How to complete this task: Count the lines in the rows below that contain the word "continue". Reply with the number alone.

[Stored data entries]
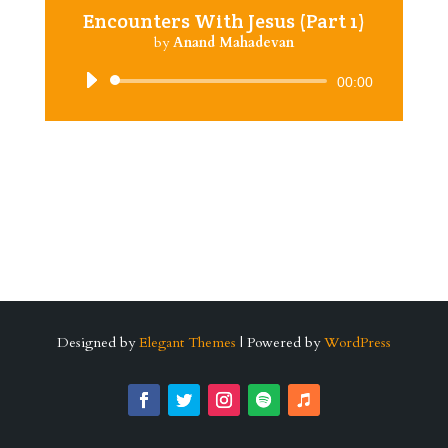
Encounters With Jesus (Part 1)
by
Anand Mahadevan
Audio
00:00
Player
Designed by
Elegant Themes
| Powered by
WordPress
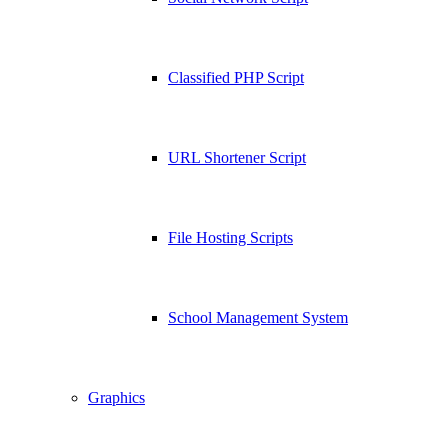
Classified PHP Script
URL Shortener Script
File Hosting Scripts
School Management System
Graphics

---

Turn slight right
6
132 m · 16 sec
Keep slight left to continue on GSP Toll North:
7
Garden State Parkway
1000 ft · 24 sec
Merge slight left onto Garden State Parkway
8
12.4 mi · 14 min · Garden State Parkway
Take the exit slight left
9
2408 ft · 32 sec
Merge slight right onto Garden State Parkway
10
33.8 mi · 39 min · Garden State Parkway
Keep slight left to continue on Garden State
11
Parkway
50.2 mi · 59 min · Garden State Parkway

Answer space: 2